Perry, too, also had the perfect mentor – her mother Laurie Metcalf having played the older Mary Cooper on Big Bang. “There’s definitely an ease in knowing that genetics will play a part,” she laughs.

“Prior to the audition I had gone back and rewatched all of her episodes,” she adds. “I definitely wanted to make sure I had the voice and mannerisms on point. I think her best advice was some very good acting advice. She said, ‘you don’t really have to play the laughs because the writing is so good and so funny, and that kind of does the work for you. Just keep it grounded.’ And I found that to be so true.

“This Mary Cooper is at a different stage of life when we’re introduced to her on Young Sheldon, so she’s kind of a different person. The writers just give me so much to play with that I feel a lot of freedom with that.

“There’s a lot of wonderful realism and heart in the show that I hope audiences enjoy as much as I do.”

With the series’ ethos steeped in the 1980s, Gen X-ers will certainly find plenty to enjoy in Young Sheldon. “A big component of the show is the nostalgia factor,” agrees Perry. “Even for younger audiences, it’s fun for them too. There’s something about a world pre-smartphones and devices – it’s such a different way of communicating. And you’d get bored and have to figure out how to entertain yourself, like setting off firecrackers in the backyard.”

When we ask Armitage if he would have liked to grow up during that particular decade, he isn’t entirely sure. “Maybe… There are some things that are really cool, and some things I do not fancy.” One of those being a mullet, like the one sported by brother Georgie. “That’s a pretty dangerous one,” he laughs. “Mullets are not my favourite hairstyle.”

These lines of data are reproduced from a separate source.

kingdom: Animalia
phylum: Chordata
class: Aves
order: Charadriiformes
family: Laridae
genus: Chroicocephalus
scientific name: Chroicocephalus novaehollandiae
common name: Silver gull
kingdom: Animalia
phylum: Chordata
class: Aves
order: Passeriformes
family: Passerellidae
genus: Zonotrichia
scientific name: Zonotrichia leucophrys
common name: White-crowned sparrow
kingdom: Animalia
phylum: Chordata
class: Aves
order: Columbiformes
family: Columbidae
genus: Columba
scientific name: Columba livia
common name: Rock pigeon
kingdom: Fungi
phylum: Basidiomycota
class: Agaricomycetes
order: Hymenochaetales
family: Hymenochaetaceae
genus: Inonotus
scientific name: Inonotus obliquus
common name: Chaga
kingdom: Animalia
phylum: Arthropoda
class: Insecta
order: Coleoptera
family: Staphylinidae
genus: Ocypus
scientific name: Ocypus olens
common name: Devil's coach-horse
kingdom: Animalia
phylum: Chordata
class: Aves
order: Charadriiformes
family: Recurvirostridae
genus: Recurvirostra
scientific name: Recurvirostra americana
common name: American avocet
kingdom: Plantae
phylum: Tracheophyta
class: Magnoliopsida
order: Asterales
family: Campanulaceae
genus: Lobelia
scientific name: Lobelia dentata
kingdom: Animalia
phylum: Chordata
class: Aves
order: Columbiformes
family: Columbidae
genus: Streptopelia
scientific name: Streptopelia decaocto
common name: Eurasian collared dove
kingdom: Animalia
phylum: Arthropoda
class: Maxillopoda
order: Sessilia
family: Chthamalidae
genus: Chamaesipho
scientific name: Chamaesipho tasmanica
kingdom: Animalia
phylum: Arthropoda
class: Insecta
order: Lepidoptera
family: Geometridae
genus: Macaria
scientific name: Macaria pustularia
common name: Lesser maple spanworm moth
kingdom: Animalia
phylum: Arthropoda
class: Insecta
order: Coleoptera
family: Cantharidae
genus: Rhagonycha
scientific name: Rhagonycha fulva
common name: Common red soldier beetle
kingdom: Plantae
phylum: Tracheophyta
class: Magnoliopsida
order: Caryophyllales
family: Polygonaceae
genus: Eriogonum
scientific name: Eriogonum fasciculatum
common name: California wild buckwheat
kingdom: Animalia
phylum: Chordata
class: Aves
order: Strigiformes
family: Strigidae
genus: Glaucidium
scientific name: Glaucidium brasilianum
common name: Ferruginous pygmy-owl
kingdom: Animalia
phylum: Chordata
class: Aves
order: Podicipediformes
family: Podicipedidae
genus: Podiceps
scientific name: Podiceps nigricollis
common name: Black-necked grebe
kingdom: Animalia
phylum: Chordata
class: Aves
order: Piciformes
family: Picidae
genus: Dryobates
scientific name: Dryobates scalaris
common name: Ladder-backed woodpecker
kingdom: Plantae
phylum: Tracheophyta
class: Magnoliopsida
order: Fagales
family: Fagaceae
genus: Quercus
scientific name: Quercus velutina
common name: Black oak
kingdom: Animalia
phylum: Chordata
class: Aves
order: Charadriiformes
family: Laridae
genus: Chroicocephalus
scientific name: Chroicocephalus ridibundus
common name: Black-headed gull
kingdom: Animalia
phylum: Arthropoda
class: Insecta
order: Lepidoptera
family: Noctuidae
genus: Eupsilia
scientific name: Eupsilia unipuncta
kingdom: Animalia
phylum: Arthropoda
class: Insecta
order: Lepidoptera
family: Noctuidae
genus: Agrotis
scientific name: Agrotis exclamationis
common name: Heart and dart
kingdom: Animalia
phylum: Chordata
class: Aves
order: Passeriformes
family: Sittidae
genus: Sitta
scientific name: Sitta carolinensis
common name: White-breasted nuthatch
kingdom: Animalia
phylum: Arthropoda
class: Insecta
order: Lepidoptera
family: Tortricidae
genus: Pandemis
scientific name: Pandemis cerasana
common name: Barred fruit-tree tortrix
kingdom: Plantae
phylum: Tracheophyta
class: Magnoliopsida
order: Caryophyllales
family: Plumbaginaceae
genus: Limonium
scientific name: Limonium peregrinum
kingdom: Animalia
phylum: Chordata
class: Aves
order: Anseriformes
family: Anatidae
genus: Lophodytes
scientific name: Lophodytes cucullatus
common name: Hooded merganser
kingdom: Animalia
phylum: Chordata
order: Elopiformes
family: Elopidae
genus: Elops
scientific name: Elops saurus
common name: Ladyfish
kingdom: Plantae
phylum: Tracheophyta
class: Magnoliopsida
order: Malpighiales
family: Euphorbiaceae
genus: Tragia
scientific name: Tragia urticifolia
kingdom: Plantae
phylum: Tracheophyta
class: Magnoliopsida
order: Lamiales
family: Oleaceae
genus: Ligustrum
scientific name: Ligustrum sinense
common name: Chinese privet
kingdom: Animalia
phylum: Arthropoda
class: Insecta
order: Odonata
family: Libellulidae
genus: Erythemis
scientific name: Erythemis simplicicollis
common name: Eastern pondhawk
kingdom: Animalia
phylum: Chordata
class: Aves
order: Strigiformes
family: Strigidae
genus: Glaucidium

Montana Jordan as Georgie Cooper (with dangerous mullet)

As to what viewers can look forward to in the second season of the show, Armitage promises it will be ‘a jam-packed wild ride’. “There are so many Easter eggs from The Big Bang Theory that cross over to Young Sheldon, and so many more origin stories,” he says.

“In the first season of any show, the audience and creative team alike are all getting to know this universe,” adds Perry. “And then once we get more comfortable in it, you get to expand it and see different dynamics between the characters and different sides of people. There’s more opportunity for tensions to flare and quirks and humour to grow. If audiences liked season one, they should definitely come back for season two.”